Required work ▸
(a) List the values that, according to the excerpt below about tragedy, experiencing tragic wonder leads us to recognize anew.
(b) According to the excerpt below about tragedy, what has yielded a pervasive hopelessness?

Document excerpt ▸
Never before have we been so unwilling to confront our true selves and so unable to find our common truths.
Inaction, complacency, and a lack of empathy have yielded a pervasive hopelessness.
It may sound counterintuitive, but I believe that by confronting our naked truths, even if through our own death, we fuel our hope. I believe that tragedies reveal to each of us what is virtuous. By the elicitation of our deepest fears and most anguished pity we are stripped of selfish impulse, of greed, of pride. In seeking beyond the barriers of our purged emotions, we judge less hastily, embrace more readily. We are shown not just the sanctity of giving and receiving forgiveness, but the futility of its delay.
I believe that through experiencing tragic wonder, we are brought to recognize anew the value of enduring love, compassion, friendship, and honor. The resulting transcendence shows us the way to seek for our truest selves, and to life’s higher calling.
I don’t know about you, but I can’t think of anything more needed than humans seeking their truest selves and a higher calling.
What say you, WU? Would knowing about the death of a protagonist keep you from reading a story? Has a tragic story ever made you better appreciate certain aspects of your life? Your relationships? Do you believe that catharsis can lead to transcendence? Do you think Roycroft will ever get his damned stories out there?

Data extracts ▸
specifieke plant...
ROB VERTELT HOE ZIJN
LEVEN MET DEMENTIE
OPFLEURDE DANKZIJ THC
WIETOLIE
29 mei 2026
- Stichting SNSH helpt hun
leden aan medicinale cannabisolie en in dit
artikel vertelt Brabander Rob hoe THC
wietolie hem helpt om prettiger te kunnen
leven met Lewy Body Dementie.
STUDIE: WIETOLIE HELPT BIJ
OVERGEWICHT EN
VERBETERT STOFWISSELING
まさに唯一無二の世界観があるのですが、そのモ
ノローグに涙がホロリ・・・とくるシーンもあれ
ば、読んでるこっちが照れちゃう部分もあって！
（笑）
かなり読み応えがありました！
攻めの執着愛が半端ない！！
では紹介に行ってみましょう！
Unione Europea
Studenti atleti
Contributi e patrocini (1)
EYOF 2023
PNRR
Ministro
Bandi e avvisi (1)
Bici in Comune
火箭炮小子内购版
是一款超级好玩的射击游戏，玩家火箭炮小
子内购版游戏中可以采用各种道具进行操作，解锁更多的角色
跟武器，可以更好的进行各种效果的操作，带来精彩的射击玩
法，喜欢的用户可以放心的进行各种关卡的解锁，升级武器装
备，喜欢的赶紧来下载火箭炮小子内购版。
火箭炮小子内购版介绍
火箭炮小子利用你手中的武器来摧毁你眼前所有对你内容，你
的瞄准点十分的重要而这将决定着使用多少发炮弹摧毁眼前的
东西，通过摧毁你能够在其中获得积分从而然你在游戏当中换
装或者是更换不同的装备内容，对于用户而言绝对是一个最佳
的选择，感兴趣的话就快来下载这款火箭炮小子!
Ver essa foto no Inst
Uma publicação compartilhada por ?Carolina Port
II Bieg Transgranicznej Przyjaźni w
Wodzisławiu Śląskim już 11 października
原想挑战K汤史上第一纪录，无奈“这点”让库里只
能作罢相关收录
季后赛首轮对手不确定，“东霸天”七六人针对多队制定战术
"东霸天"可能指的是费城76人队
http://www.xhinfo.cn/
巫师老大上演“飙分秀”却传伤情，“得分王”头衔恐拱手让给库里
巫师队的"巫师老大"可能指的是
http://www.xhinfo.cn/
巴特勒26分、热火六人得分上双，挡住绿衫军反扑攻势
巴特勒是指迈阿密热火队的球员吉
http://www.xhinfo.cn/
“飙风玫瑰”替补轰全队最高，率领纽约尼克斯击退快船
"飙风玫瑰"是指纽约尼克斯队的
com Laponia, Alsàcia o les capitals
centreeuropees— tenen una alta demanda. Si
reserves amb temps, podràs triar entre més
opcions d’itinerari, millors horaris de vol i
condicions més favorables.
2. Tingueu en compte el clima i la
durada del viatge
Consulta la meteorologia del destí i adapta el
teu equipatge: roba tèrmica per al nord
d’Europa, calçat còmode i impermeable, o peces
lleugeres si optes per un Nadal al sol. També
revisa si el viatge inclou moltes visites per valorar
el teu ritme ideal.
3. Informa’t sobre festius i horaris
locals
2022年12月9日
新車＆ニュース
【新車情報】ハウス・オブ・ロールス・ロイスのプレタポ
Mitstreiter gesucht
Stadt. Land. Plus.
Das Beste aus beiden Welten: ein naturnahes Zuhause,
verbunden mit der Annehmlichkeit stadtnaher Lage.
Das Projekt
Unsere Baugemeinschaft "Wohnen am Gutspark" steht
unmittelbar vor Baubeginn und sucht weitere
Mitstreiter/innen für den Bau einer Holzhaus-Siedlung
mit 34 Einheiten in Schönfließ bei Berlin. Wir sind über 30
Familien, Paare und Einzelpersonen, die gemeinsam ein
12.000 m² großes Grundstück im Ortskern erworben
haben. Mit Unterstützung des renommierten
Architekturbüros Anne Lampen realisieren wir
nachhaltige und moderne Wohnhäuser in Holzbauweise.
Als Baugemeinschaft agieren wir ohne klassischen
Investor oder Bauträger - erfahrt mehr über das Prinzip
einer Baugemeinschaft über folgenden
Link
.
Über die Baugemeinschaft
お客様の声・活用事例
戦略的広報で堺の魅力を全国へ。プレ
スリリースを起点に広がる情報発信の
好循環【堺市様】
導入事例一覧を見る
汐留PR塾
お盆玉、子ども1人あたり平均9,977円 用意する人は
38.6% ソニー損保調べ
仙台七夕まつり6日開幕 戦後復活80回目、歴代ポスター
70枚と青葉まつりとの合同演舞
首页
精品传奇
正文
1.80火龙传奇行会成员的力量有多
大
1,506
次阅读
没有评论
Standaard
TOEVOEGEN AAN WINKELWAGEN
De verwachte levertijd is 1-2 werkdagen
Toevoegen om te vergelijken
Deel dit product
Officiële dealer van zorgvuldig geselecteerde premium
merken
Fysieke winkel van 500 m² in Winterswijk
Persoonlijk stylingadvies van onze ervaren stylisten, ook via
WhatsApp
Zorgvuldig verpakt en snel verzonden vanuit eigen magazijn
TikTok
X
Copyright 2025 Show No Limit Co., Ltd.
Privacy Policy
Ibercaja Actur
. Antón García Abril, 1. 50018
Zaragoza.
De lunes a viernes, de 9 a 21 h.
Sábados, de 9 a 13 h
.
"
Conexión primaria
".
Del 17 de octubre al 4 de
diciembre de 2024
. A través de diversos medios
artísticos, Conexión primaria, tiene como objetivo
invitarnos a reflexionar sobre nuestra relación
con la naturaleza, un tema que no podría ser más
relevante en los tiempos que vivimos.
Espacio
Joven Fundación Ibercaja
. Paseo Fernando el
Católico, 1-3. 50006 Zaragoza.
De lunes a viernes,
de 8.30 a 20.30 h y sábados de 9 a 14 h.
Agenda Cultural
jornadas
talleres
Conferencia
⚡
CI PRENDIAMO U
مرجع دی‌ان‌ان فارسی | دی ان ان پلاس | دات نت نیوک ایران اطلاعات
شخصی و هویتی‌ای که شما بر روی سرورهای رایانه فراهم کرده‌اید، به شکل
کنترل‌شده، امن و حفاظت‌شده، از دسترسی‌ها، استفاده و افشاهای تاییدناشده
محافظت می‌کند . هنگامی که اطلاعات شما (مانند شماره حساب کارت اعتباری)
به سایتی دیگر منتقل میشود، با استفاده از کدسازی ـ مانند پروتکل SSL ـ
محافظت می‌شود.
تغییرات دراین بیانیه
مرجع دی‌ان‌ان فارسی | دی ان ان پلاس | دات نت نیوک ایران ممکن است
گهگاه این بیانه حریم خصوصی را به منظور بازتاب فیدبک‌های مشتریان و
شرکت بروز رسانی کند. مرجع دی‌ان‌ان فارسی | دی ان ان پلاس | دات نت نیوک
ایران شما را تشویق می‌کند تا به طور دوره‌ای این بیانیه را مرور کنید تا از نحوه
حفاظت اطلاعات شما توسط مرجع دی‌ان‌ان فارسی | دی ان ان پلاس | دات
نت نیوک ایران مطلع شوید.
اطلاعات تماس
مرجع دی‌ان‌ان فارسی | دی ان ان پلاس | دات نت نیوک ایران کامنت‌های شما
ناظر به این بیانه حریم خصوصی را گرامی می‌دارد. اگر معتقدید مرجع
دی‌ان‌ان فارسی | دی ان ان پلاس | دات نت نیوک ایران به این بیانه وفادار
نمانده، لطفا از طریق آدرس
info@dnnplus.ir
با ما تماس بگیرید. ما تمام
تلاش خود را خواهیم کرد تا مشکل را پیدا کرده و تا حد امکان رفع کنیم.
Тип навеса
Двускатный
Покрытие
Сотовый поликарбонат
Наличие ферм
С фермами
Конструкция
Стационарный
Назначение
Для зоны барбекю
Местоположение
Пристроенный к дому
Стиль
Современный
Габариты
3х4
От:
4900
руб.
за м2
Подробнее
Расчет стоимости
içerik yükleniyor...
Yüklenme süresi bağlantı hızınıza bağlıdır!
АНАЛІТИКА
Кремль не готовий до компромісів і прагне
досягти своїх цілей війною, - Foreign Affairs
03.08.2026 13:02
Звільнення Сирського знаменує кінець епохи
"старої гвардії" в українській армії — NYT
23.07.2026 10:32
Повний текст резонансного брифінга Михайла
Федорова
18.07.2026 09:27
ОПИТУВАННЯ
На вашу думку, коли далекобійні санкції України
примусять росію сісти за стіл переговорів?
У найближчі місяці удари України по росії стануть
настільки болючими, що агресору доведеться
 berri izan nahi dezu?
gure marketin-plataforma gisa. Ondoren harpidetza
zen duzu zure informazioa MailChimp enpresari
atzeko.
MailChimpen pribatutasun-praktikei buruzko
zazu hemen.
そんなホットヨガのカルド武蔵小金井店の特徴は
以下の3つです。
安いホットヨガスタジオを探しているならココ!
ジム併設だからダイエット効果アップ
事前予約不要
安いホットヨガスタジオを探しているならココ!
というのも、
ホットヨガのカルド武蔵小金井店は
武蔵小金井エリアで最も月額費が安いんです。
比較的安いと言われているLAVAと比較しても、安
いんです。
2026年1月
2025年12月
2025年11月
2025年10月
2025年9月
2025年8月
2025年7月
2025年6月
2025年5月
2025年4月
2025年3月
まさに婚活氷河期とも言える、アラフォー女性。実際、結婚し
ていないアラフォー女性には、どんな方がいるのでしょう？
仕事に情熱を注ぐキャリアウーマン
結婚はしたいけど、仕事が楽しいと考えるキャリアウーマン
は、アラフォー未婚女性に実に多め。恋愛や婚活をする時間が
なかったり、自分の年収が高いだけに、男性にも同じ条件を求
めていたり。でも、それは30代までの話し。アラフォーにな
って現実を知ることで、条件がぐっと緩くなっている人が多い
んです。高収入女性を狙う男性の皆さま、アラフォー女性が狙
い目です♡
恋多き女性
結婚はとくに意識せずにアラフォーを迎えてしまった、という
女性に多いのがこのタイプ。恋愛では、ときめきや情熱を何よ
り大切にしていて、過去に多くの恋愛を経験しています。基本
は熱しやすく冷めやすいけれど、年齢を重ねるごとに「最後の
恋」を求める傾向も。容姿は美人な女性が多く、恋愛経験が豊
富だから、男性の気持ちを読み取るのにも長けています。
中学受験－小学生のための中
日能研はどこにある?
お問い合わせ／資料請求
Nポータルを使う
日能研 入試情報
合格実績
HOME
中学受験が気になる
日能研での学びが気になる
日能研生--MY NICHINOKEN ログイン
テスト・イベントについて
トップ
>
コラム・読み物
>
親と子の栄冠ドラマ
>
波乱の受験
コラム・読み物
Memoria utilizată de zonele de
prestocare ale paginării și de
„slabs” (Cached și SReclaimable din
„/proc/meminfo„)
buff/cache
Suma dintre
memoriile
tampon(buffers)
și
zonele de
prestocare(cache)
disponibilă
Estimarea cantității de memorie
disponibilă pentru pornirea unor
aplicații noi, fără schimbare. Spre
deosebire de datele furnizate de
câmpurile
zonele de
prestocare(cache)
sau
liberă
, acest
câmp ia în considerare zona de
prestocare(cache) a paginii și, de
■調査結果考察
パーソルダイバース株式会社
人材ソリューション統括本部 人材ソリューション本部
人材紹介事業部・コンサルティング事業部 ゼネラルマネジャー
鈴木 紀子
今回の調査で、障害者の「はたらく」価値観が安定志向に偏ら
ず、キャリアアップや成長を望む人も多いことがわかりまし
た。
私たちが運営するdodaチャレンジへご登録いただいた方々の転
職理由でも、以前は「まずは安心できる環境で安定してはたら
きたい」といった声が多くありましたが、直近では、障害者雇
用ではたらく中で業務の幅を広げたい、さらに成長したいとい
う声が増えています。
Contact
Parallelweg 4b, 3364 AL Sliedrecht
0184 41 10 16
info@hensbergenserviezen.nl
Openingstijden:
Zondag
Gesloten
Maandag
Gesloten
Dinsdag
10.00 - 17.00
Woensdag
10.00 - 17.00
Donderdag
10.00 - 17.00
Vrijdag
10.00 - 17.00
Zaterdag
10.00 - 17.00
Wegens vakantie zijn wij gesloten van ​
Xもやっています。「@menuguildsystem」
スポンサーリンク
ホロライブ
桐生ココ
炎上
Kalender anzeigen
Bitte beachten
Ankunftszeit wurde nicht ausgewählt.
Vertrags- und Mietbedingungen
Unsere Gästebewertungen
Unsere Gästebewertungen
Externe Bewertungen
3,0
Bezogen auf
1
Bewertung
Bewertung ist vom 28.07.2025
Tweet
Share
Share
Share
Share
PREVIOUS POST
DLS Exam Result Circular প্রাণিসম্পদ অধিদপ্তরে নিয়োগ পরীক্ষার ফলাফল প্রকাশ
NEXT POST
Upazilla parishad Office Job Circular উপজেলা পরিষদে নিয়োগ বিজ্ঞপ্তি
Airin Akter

Your written answers ▸
(a) Enduring love, compassion, friendship, honor

(b) Inaction, complacency, and a lack of empathy.